Everyone is talking about Oregon's weed surplus.
The state's licensed producers have logged a mountain of weed into the Oregon Liquor Control Commission's tracking system—well over three times the amount of total recreational cannabis consumed in 2017. In response to reports that hundreds of thousands of dollars in pot is moving through Portland International Airport, the OLCC responded by capping medical patient purchase limits, hoping to curb suspiciously large purchases that might indicate diversion to the black market.
Meanwhile, licensed growers across the state are going broke. And with October's harvest of sungrown cannabis on the horizon, the pot surplus is about to double.
Adam Smith has a single answer he believes can solve all the problems of this toxically saturated market at once: legalizing cannabis transfers between states with recreational cannabis laws.
"We legalized cannabis, but the only people making a living in the cannabis industry are the ones who decided not to get licenses," says Smith, director of the Craft Cannabis Alliance. "A licensed transfer into another legal state isn't radical. There is no faster way to incentivize growers to transition from the black market to the legal, regulated market than legalizing export."
Smith and the CCA are rallying support from cannabis businesses in anticipation of the upcoming legislative session., a campaign Smith is calling One Fix Cannabis. After a career in drug policy reform in Washington, D.C., Smith can see a trajectory that makes export legislation a real possibility within two years. He also sees this as the tipping point for the producers that are barely hanging on. A recent gathering at Coalition Brewing in Southeast Portland saw the brewery's patio packed with growers eager to learn more.
"This time last year, I was getting $1,800 to $2,200 per pound for my flower," says James Schwartz, owner of Cascade High farm. "Right now, I can get $500 to $800 per pound on average. Last year, I had 15 employees, and now I can only afford four. Most of us are on the verge of going out of business—we can't afford to wait another five years."
If the CCA turns to neighboring West Coast states to begin talks of interstate business, it's easy to imagine the fruitless argument for Northern California growers to invite Southern Oregon flower into their market. But a state where there isn't a legacy of cannabis cultivation, where the approval of Oregon imports is written into the initial, fundamental cannabis laws? That conversation makes sense.
"Take Metrc, the system the OLCC uses to track everything, from seed to sale," says Christopher Dolinar of Pilot Farms, a fellow board member of the CCA. "If New York decides to use Metrc as well, that makes business between those two states very easy to implement.
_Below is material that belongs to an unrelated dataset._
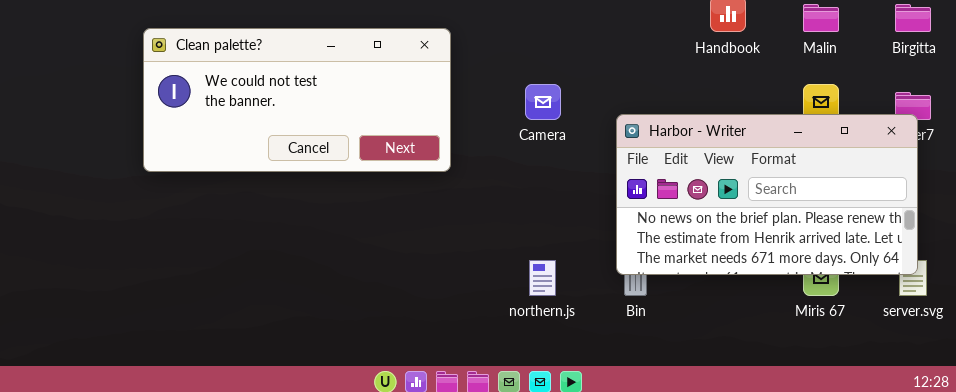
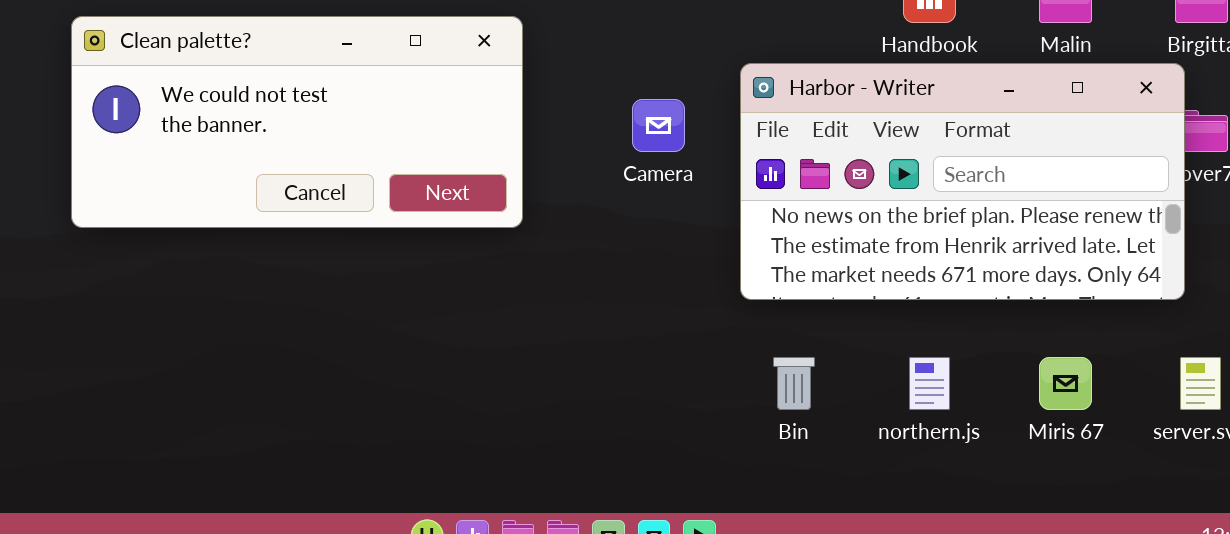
Harbor - Writer: [616,114,918,275] -> [740,63,1185,300], moved
northern.js: [529,260,556,296] -> [909,357,950,410], moved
All you have to add is a trucking system for transit."
That way, instead of being tasked with developing laws for retail, growing and testing all at once, legislators in New York, New Jersey or Massachusetts––states on the verge of implementing rec cannabis sales––have an initial batch of legal product ready for shelves and can focus on the rest of cannabis retail regulations, not to mention the marketability of Pacific Northwest-grown cannabis.
"When it comes to sungrown, soil-grown flower, they simply can't grow the way we do on the East Coast," says Dolinar. "Definitely not at these price points."
Smith's plan starts in the Oregon Senate.
"All we need to get the ball rolling is a bill that gives permission for the OLCC to allow legal exports between Oregon and other legal states," Smith says. "We are a state that has a part-time legislature, with a 30-day session every other year, then one long session every two years. So if we don't get a bill passed this cycle, we have to start over in two years."
Smith is already in talks with legislators like state Sen. Floyd Prozanski (D-Eugene) and Rep. Carl Wilson (R-Grants Pass), who he says will be "champions" for cannabis exports during February's legislative session. Cannabis business owners can go to the CCA's website to sign up for time slots to speak with their representatives during the legislative session in Salem, and everyone who can is encouraged to donate what they can to help fund lobbying efforts.
"Exports don't solve everything," Smith says. "But no conversation about cannabis—whether it's talking economic potential or legal weed being diverted to the illegal market—is complete without acknowledging the logical move toward legalizing cannabis exports."